Researchers at New York University have developed a method to direct the assembly of microscopic particles into crystals using light. This technique, detailed in the journal Chem, allows for real-time control over crystal growth and dissolution. The approach could enable new responsive materials for applications in optics and photonics.
Crystals form the basis of many natural and technological structures, from snowflakes to silicon in electronics. However, precisely controlling their formation has been challenging, as particles typically assemble on their own terms.
A team led by Stefano Sacanna, professor of chemistry at NYU, addressed this by introducing light-sensitive molecules called photoacids into a liquid suspension of colloidal particles. These tiny spheres mimic atomic arrangements in crystals and are used in sensors and lasers. When light hits the photoacids, they become more acidic, altering the particles' surface charges and thus their attraction or repulsion.
"Essentially, we used light as a remote control to program how matter organizes itself at the microscale," Sacanna said.
Experiments and simulations showed that varying light intensity, duration, or pattern enables precise manipulation. Researchers could trigger crystal formation, melt existing ones, reshape structures, or create uniform larger assemblies. Steven van Kesteren, a former postdoctoral researcher in Sacanna's lab now at ETH Zürich, noted: "Just turning the light up or down a little made the difference between the particle fully sticking or being fully free."

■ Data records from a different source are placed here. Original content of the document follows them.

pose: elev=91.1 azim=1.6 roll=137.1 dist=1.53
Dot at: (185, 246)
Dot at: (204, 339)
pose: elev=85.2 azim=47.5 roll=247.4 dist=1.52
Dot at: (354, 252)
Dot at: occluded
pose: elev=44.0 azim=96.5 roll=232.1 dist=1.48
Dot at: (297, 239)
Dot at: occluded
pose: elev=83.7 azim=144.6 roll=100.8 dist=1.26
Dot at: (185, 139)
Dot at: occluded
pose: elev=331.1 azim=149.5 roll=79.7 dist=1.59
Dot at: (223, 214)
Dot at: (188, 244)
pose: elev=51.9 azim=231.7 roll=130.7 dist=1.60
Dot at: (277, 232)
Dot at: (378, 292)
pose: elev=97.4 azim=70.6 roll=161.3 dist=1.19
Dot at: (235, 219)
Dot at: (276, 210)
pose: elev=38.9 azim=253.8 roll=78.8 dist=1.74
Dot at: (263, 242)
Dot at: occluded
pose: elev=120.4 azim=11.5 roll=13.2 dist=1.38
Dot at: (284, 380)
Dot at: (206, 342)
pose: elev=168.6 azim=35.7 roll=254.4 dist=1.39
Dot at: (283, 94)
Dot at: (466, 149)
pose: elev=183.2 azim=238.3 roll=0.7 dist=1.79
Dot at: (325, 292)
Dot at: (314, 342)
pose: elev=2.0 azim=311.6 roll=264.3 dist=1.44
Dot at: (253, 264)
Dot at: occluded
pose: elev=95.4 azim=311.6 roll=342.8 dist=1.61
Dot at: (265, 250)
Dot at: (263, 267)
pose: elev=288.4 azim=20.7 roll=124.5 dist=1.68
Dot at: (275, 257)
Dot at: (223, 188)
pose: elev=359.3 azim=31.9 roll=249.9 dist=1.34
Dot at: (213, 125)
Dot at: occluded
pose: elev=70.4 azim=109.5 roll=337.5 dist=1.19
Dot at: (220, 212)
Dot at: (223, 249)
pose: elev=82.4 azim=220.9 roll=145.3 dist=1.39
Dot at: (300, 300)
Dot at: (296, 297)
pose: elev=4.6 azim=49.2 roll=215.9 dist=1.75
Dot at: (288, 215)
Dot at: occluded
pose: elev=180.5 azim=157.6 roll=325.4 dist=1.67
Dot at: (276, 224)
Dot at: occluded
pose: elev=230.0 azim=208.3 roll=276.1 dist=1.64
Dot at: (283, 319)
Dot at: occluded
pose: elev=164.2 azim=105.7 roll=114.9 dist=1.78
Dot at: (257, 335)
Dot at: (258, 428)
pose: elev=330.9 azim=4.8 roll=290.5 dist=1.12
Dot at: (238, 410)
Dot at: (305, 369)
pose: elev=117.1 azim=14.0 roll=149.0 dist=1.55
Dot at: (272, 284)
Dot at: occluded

The method operates in a single "one-pot" setup, reversibly assembling and disassembling particles without altering other conditions. This simplicity stems from light's ease of control, allowing complex behaviors like selectively dissolving specific crystal regions.
The work, supported by the US Army Research Office, Swiss National Science Foundation, and NYU's Simons Center, points to light-programmable materials. Glen Hocky, associate professor of chemistry at NYU, said: "Our approach brings us closer to dynamic, programmable colloidal materials that can be reconfigured on demand."
Additional authors include Nicole Smina, Shihao Zang, and Cheuk Wai Leung, all from NYU.